Dentista de formação (na Espanha, onde viveu parte da juventude), etnógrafo 24 horas, antropólogo que nunca precisou da academia para respaldar seu ofício, e “sacanólogo” assumido, Liêdo publicou, algumas vezes com recursos próprios, onze livros em mais de 45 anos de pesquisa.
Foi também artista plástico, autor de impressionantes esculturas de ferro. Como pintor, participou, ao lado de nomes como João Câmara, dos movimentos de arte nos anos 1970 na Ribeira, em Olinda. No início da carreira, de vacas magras, Câmara chegou a custear tratamentos odontológicos com Liêdo pagando-lhe com quadros.
Várias obras de arte compõem o acervo de Liêdo Maranhão na casa de Bairro Novo, Olinda, em que viveu a maior parte da vida. Com mais de nove mil objetos, o acervo é composto sobretudo de livros, manuais de cultura popular, almanaques, folhetos religiosos, cordéis, cartazes publicitários, fôlderes, revistas antigas, esculturas populares, objetos do dia a dia. Um acervo catalogado pela Universidade Federal de Pernambuco que conta, em si, a memória popular nordestina do século 21.
Liêdo morreu sem conseguir realizar seu maior sonho: transferir o acervo para uma instituição que ele batizaria de Casa da Memória Popular. Chegou a conversar com prefeitos e governadores, desde há mais de uma década, na tentativa de doar a coleção. Nunca teve êxito. “Mas não vamos desmontar a casa. Minha ideia agora é trabalhar para transformar a casa de papai numa fundação, manter o acervo aberto a pesquisas”, diz o filho Ronan.
E não foram poucos os que iam à casa de Liêdo em busca de informações e inspiração sobre peculiaridades do povo nordestino. O cineasta Guel Arraes, por exemplo, visitou Liêdo para melhor talhar a dicção no cinema de alguns de seus personagens. “Esses artistas são todos uns chupa-cabras!”, dizia, humor sempre direto e indomável, Liêdo.
Embaixador do Mercado de São José, onde encontrava grande parte dos personagens descritos e transcritos em seus livros, Liêdo nunca seguiu quaisquer métodos acadêmicos etnográficos. “Quando vejo a conversa é boa, chego perto e escuto tudo, se der, me meto. Depois, volto pra casa repetindo tudo isso na cabeça”, disse, a este escriba, numa de suas últimas entrevistas.
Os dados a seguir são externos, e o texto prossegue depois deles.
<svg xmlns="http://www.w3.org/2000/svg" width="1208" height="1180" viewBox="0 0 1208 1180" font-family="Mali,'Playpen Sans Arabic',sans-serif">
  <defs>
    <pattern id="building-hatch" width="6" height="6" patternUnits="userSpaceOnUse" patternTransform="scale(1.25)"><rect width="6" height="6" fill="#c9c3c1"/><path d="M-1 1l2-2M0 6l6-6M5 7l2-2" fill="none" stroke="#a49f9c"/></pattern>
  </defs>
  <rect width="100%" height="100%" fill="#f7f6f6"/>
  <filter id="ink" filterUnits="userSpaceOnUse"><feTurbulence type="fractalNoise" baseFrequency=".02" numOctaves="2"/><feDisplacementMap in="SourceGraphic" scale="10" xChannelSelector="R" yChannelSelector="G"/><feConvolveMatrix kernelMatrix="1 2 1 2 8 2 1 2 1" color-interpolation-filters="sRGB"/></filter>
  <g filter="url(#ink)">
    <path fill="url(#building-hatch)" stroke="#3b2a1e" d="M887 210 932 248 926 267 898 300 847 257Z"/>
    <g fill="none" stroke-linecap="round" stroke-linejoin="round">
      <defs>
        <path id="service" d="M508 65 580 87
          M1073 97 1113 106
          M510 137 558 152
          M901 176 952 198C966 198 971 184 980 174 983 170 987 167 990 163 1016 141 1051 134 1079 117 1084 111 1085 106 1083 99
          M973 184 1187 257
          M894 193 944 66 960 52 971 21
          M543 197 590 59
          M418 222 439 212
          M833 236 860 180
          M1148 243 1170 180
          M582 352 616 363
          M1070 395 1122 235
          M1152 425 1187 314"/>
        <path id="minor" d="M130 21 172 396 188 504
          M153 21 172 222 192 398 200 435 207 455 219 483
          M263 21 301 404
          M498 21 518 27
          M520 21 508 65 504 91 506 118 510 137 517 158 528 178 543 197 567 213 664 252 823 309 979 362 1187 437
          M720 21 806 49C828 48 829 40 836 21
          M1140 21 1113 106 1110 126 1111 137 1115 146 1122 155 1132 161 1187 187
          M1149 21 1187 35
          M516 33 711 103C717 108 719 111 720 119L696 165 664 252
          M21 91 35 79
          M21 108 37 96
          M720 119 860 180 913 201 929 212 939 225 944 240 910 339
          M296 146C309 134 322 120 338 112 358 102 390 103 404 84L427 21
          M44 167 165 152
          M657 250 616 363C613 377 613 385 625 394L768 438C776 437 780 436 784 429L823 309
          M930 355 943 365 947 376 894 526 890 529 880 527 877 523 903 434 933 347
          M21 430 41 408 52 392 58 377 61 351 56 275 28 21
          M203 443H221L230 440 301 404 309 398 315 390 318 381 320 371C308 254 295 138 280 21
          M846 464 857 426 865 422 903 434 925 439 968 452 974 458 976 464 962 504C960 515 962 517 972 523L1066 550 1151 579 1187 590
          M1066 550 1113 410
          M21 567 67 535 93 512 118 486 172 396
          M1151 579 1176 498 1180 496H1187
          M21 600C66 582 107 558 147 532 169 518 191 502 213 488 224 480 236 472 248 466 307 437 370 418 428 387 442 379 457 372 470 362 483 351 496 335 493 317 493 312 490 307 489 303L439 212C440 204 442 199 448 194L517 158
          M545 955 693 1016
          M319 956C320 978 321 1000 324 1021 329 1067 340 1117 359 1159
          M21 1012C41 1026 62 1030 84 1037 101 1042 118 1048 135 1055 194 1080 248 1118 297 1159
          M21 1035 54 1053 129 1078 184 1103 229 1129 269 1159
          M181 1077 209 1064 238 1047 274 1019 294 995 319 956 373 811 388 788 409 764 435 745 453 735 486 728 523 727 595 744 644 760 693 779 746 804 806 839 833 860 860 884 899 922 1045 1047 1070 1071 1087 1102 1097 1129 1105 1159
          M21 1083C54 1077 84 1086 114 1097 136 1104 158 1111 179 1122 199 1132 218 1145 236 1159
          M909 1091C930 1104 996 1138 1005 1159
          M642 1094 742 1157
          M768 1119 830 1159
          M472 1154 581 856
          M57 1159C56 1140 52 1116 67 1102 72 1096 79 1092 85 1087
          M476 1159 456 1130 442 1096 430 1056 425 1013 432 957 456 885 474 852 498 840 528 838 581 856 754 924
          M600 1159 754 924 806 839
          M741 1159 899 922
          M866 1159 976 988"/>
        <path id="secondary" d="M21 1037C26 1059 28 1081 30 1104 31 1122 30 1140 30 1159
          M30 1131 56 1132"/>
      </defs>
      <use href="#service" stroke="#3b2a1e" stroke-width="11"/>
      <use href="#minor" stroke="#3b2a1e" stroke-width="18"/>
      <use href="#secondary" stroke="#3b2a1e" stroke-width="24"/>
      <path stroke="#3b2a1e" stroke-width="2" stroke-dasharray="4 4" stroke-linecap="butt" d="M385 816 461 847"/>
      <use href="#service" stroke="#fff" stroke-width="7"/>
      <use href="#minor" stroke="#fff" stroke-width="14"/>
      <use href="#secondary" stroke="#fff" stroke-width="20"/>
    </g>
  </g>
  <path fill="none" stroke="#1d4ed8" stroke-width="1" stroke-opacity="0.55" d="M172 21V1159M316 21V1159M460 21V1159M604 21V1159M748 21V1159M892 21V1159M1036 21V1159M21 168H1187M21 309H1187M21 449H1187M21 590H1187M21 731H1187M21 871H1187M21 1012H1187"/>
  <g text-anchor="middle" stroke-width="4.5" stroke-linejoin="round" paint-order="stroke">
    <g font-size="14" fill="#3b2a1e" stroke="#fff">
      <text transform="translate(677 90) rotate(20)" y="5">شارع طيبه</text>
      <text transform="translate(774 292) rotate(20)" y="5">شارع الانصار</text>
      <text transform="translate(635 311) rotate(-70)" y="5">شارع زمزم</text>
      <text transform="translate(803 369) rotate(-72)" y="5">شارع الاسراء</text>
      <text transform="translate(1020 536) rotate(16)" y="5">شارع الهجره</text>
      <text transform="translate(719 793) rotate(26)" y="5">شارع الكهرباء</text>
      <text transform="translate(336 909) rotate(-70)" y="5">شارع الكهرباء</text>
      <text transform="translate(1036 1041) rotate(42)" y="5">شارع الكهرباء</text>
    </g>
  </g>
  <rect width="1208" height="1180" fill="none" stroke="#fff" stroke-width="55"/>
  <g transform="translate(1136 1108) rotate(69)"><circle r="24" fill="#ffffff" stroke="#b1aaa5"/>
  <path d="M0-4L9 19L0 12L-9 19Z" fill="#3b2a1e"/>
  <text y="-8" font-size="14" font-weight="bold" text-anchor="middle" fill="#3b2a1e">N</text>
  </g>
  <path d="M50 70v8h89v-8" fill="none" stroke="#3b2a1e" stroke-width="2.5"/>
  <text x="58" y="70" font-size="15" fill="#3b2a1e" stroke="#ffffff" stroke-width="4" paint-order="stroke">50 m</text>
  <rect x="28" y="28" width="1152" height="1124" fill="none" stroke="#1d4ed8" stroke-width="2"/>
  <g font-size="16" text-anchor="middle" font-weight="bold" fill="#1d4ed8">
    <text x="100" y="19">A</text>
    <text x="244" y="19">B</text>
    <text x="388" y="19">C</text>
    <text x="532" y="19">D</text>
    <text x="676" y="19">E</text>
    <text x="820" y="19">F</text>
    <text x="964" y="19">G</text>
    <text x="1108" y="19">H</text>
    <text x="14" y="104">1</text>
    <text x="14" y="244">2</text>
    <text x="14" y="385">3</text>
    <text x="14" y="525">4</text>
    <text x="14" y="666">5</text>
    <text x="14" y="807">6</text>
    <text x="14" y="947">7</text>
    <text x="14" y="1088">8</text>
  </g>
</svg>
O mercado, para ele, foi um microcosmo privilegiado da personalidade popular recifense. “O Recife sem o Mercado de São José seria como um piano sem teclado”, dizia. “Liêdo Maranhão de Souza e o Mercado de São José constituem uma só pessoa. Ambos nascidos no Recife, Liêdo é quem fala pelo Mercado, assim como um boneco e seu ventríloquo”, define Urariano Mota, no seu livro Dicionário amoroso do Recife.
Interessado em futebol, religião, crendice e “safadeza” – “ou seja, tudo o que o povo gosta”, Liêdo publicou títulos como O Recife cagado e cuspido, a fala do povão e Recife lambe-lambe. Neles, apresentava comerciantes, transeuntes, cartomantes, bêbados, prostitutas e personagens das ruas do Recife. Não os emoldurava com academicismos. Tinha na capacidade de transcrever a oralidade mais direta possível de seus personagens um de seus grandes méritos.
Um de seus últimos livros foi  Cozinha de pobre. “Não é o mesmo que cozinha típica, é cozinha de pobre mesmo, feita com o que se tem. É como café de soldado e pirão de pinto”, disse ele, autor de compilações etnográficas impagáveis, como a que versa sobre “as comidas de dar força ao homem”.
Na coleta de crenças populares sobre alimentos afrodisíacos no Recife, ele colheu pérolas como o depoimento de um comerciante de Afogados sobre a mistura de farinha, água quente, cominho e alho conhecida como mingau de cachorro. Uma receita, segundo seu informante, capaz de fazer o homem matar uma mulher de esgotamento físico ou, se o ramo sexual for outro, fazer o sujeito “subir um poste todinho de costas”.
Com fé e safadeza, elegância, vulgaridade e picardia, Liêdo compôs um grande retrato da paisagem humana das ruas, mercados e lugares onde a subjetividade coletiva dá a dimensão do espaço público. Com sua partida, a voz do povão perde um amplificador. Liêdo Maranhão será cremado, às 11h de hoje, no Memorial Guararapes. Com ele, vai parte da memória popular do Recife.